Erkki-Sven Tüür is surely one of the most consistently high-quality composers around. Even relatively early works, such as his Insula deserta for string orchestra, manage to blend the ecstatic and the ascetic in an utterly distinctive (hard not to add ‘Nordic’) way that still sounds fresh. When the bolder, more stylistically emancipated perspectives of his recent music meet the direct, almost vibrato-less timbres of the Estonian Philharmonic Chamber Choir, the results are more than musically impressive; they are spiritually stirring.

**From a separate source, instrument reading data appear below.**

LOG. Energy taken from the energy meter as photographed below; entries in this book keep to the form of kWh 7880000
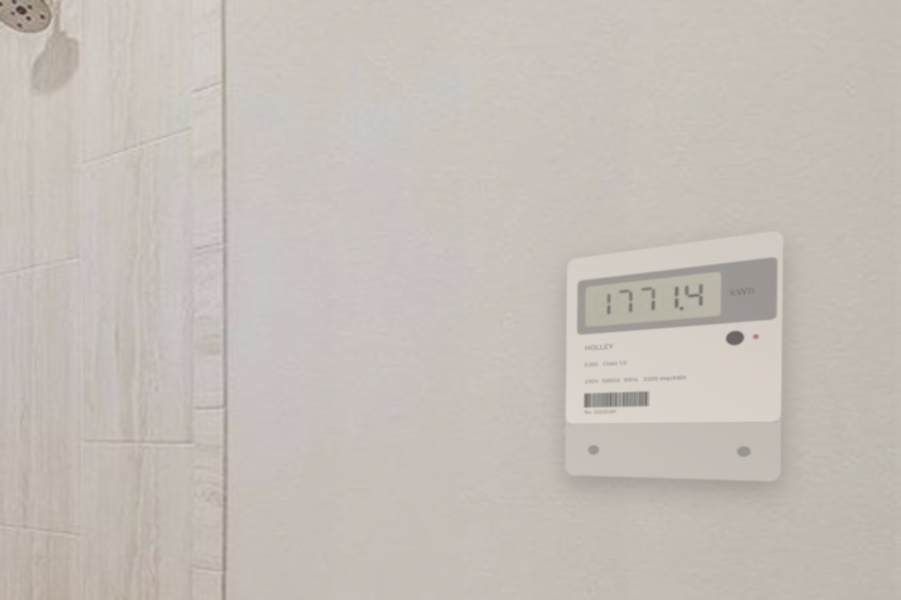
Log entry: kWh 1771.4
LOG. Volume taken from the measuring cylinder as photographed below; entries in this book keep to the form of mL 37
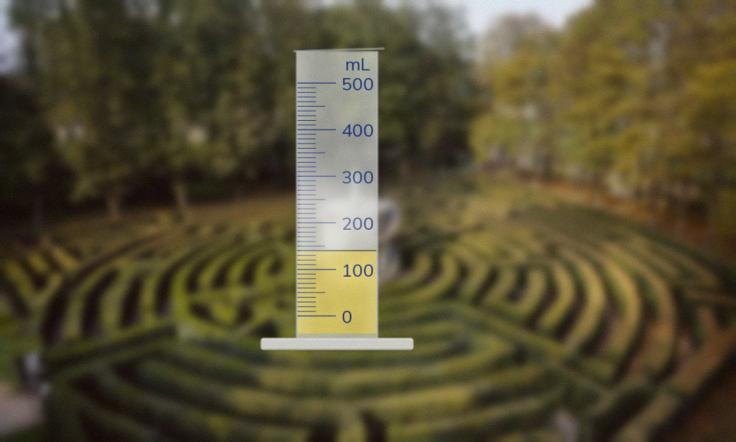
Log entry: mL 140
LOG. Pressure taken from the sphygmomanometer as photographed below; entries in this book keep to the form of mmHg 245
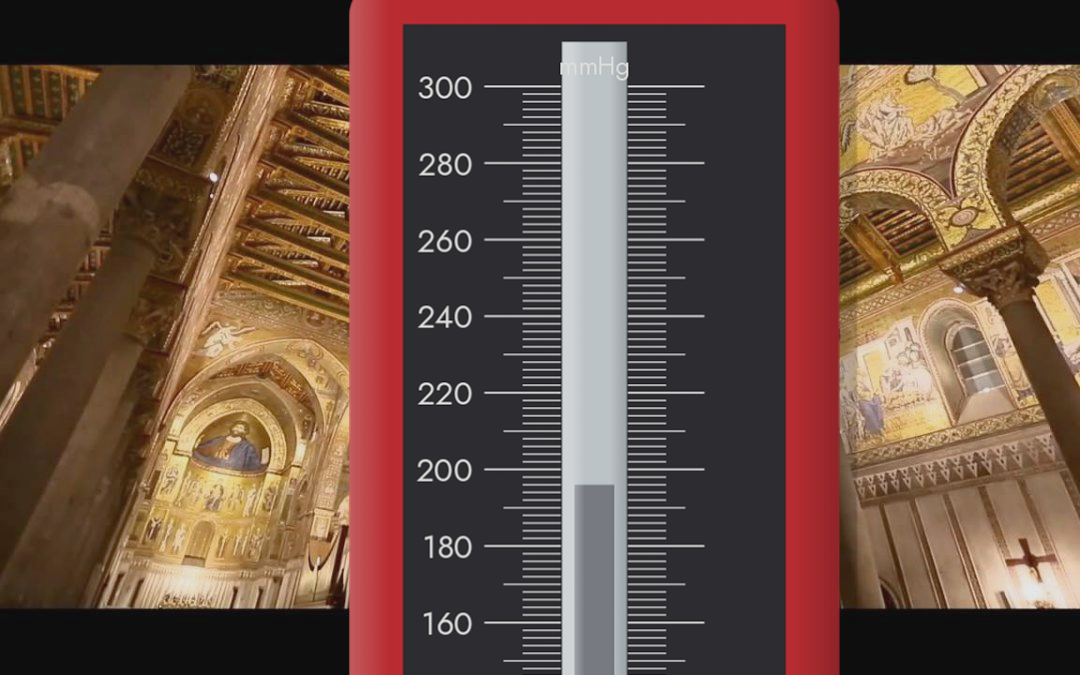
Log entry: mmHg 196
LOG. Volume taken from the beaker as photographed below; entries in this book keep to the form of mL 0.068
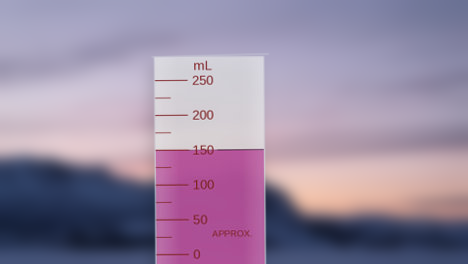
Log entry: mL 150
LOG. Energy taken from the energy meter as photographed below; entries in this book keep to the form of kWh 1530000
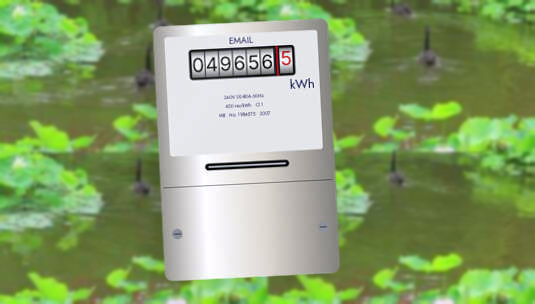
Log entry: kWh 49656.5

Tüür’s ability to transmute if not base metal into gold then at least the familiar into the magical is immediately evident, as the grandest piece on this disc, Awakening, begins with inchoate swirls that turn the tired old ‘tuning-up’ gesture into a real tuning-in. This 36‑minute cantata, commissioned for Tallinn as European Capital of Culture in 2011, intersperses 20th-century Estonian poetry with Latin texts related to Easter. The composer reminds us that ‘Awakening can be viewed as a lifelong process’. And without any resort to crowd-pleasing exhibitionism, he fulfils his aim of composing an ‘awakening to the light’. One of those same poets, Ernst Enno, is selected for the unaccompanied The Wanderer’s Evening Song (2001), another deeply felt piece, composed for and dedicated to the Estonian Philharmonic Chamber Choir, who perform it here with luminous precision.

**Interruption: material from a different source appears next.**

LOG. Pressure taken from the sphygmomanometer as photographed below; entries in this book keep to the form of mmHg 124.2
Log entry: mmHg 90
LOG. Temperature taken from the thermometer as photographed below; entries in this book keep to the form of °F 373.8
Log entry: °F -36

The booklet essay risks the claim that ‘the listener who encounters [Tüür’s music] is touched, overwhelmed, astonished, exalted, even rendered speechless by the suggestiveness of its sounds, images and the memories it evokes’. A hostage to fortune, perhaps, but for my money the claim is not so wildly exaggerated. Tüür’s shimmering, twinkling, yet at the same time edgy textures may be an acquired taste. I can only say that I feel greatly enriched for having acquired it.